I have a distinct fondness for Canadians. I’m on to my second Chair of Governors to hail from that proud nation and I’ve been blessed with both of them – exceptional people in their chosen fields and as Chairs. My late great-uncle, Jim Quigley, was a World War II veteran in the Canadian Navy too, and it was at his funeral that I developed a love for their anthem Oh Canada! It’s fairly short and ended up being played two and a half times as Uncle Jim’s coffin draped in the Maple Leaf entered the crematorium, colouring a sad moment with a touch of comedy.
I have developed a fondness and respect over the past couple of years for another Canadian, but I never had the privilege of meeting him, and I now never will. I was deeply saddened to learn of the death of teacher Joe Bower at the weekend. I got to learn of Joe and his thoughts on education, and specifically about behaviour, soon after joining Twitter. I was instantly attracted to Joe’s views as they chime with my own. But, I had yet to meet many who thought that way or were brave enough to publicly admit as much. Those of us who espouse such approaches can be labelled as soft, permissive or just plain wrong, irrespective of the success of our work.
Joe’s blog For the Love of Learning is a rich resource and the aim was to, in his own words, “challenge ‘traditional’ schooling while exploring more progressive forms of education. I intend on using this blog to uproot some of the most deeply rooted myths that continue to distract people from a love for learning. And I am going to have fun doing it!”

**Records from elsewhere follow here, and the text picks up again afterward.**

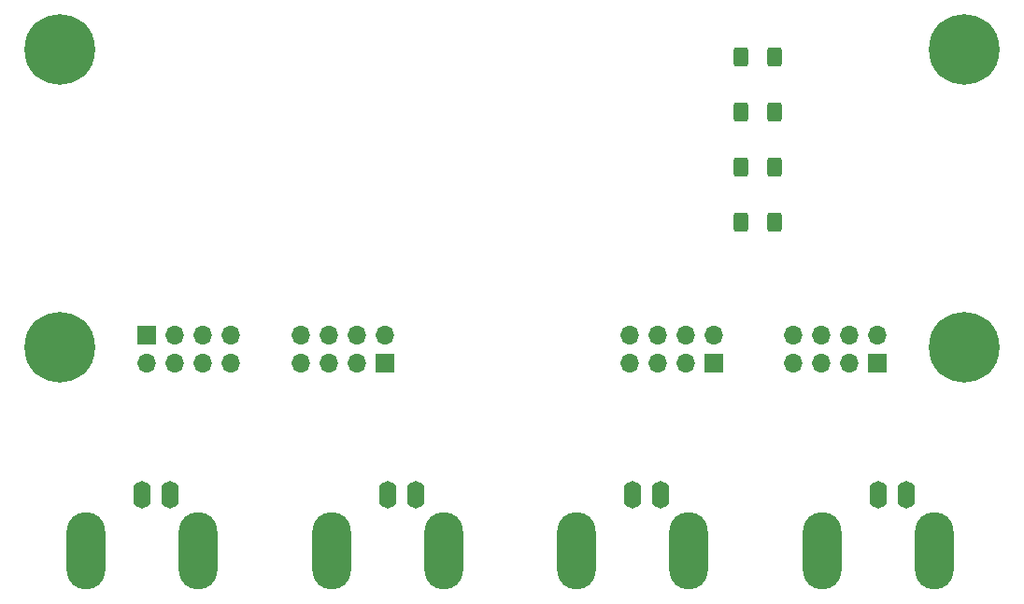
<source format=gbr>
%TF.GenerationSoftware,KiCad,Pcbnew,(6.0.0)*%
%TF.CreationDate,2022-09-15T20:56:53-04:00*%
%TF.ProjectId,Load_PCB_KiCAD,4c6f6164-5f50-4434-925f-4b694341442e,rev?*%
%TF.SameCoordinates,Original*%
%TF.FileFunction,Soldermask,Top*%
%TF.FilePolarity,Negative*%
%FSLAX46Y46*%
G04 Gerber Fmt 4.6, Leading zero omitted, Abs format (unit mm)*
G04 Created by KiCad (PCBNEW (6.0.0)) date 2022-09-15 20:56:53*
%MOMM*%
%LPD*%
G01*
G04 APERTURE LIST*
G04 Aperture macros list*
%AMRoundRect*
0 Rectangle with rounded corners*
0 $1 Rounding radius*
0 $2 $3 $4 $5 $6 $7 $8 $9 X,Y pos of 4 corners*
0 Add a 4 corners polygon primitive as box body*
4,1,4,$2,$3,$4,$5,$6,$7,$8,$9,$2,$3,0*
0 Add four circle primitives for the rounded corners*
1,1,$1+$1,$2,$3*
1,1,$1+$1,$4,$5*
1,1,$1+$1,$6,$7*
1,1,$1+$1,$8,$9*
0 Add four rect primitives between the rounded corners*
20,1,$1+$1,$2,$3,$4,$5,0*
20,1,$1+$1,$4,$5,$6,$7,0*
20,1,$1+$1,$6,$7,$8,$9,0*
20,1,$1+$1,$8,$9,$2,$3,0*%
G04 Aperture macros list end*
%ADD10C,6.400000*%
%ADD11O,1.600000X2.500000*%
%ADD12O,3.500000X7.000000*%
%ADD13RoundRect,0.250000X0.400000X0.625000X-0.400000X0.625000X-0.400000X-0.625000X0.400000X-0.625000X0*%
%ADD14R,1.700000X1.700000*%
%ADD15O,1.700000X1.700000*%
G04 APERTURE END LIST*
D10*
%TO.C,H4*%
X79000000Y-66000000D03*
%TD*%
%TO.C,H3*%
X79000000Y-93000000D03*
%TD*%
%TO.C,H2*%
X161000000Y-93000000D03*
%TD*%
%TO.C,H1*%
X161000000Y-66000000D03*
%TD*%
D11*
%TO.C,J3*%
X155685000Y-106420000D03*
X153145000Y-106420000D03*
D12*
X148065000Y-111500000D03*
X158225000Y-111500000D03*
%TD*%
D13*
%TO.C,R4*%
X143820000Y-66710000D03*
X140720000Y-66710000D03*
%TD*%
%TO.C,R3*%
X140720000Y-71710000D03*
X143820000Y-71710000D03*
%TD*%
%TO.C,R2*%
X140720000Y-76710000D03*
X143820000Y-76710000D03*
%TD*%
%TO.C,R1*%
X143820000Y-81710000D03*
X140720000Y-81710000D03*
%TD*%
D12*
%TO.C,J8*%
X91550000Y-111500000D03*
X81390000Y-111500000D03*
D11*
X86470000Y-106420000D03*
X89010000Y-106420000D03*
%TD*%
D14*
%TO.C,J7*%
X86850000Y-91880000D03*
D15*
X86850000Y-94420000D03*
X89390000Y-91880000D03*
X89390000Y-94420000D03*
X91930000Y-91880000D03*
X91930000Y-94420000D03*
X94470000Y-91880000D03*
X94470000Y-94420000D03*
%TD*%
D14*
%TO.C,J6*%
X138270000Y-94420000D03*
D15*
X138270000Y-91880000D03*
X135730000Y-94420000D03*
X135730000Y-91880000D03*
X133190000Y-94420000D03*
X133190000Y-91880000D03*
X130650000Y-94420000D03*
X130650000Y-91880000D03*
%TD*%
D12*
%TO.C,J5*%
X136000000Y-111500000D03*
X125840000Y-111500000D03*
D11*
X130920000Y-106420000D03*
X133460000Y-106420000D03*
%TD*%
D14*
%TO.C,J4*%
X153070000Y-94420000D03*
D15*
X153070000Y-91880000D03*
X150530000Y-94420000D03*
X150530000Y-91880000D03*
X147990000Y-94420000D03*
X147990000Y-91880000D03*
X145450000Y-94420000D03*
X145450000Y-91880000D03*
%TD*%
%TO.C,J2*%
X100850000Y-91880000D03*
X100850000Y-94420000D03*
X103390000Y-91880000D03*
X103390000Y-94420000D03*
X105930000Y-91880000D03*
X105930000Y-94420000D03*
X108470000Y-91880000D03*
D14*
X108470000Y-94420000D03*
%TD*%
D11*
%TO.C,J1*%
X111235000Y-106420000D03*
X108695000Y-106420000D03*
D12*
X103615000Y-111500000D03*
X113775000Y-111500000D03*
%TD*%
M02*

</source>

The blog covers a wide range of issues and there is something in there for everybody, but his section Rethink Discipline is my personal favourite. The post Consequences for whom? states his views on the use of consequences and sanctions, as well as rewards.
We have to stop reacting to misbehavior by saying:
“He has done something bad; now something bad must be done to him.”
And we need to start saying:
“We have a problem here; how are we going to solve it together?”
This view upsets many as consequences and sanctions are seen by them as the foundations of solid behaviour policies. I am reminded of the time Basil Fawlty attacked his car for failing to start in the middle of the road.
I saw Dave Whitaker use this very effectively in a training session once and I’ve now nicked it myself. It reminds me of the continued use of sanctions that do nothing to improve the behaviour of a child. The only purpose they serve is to make the adult feel better – Something must be done. Something that looks tough. This is that something. It is claimed that the situation has been dealt with. And yet the car remains there, unmoved and still unable to start.
Another of my favourites that many find challenging is Are children in control of their misbehavior?
I frame a child’s difficulties not necessarily as a choice that needs to be convinced otherwise — instead, I see a child’s difficulties as proof that the child is lagging skills, and it’s our job to help teach them those skills.
Are children in control of their misbehavior?
Those of us who work with children with social, emotional and mental health difficulties know that Joe is right. It is a view borne out of experience, of repeated failure to get things right, of repeated failure to improve things, of extreme situations that force you to confront the obvious – what you are doing is not working.
I’m sad that I’ll never get the chance to meet Joe in person, but I was fortunate to be able to let Joe know via Twitter how useful his blog has been to me and to let him know how influential he has been. I have recommended his blog to NQTs when I work with them on behaviour and will continue to do so.
Joe will be sadly missed by many, but I am confident that his thoughts and his actions will leave a legacy that will last for many years.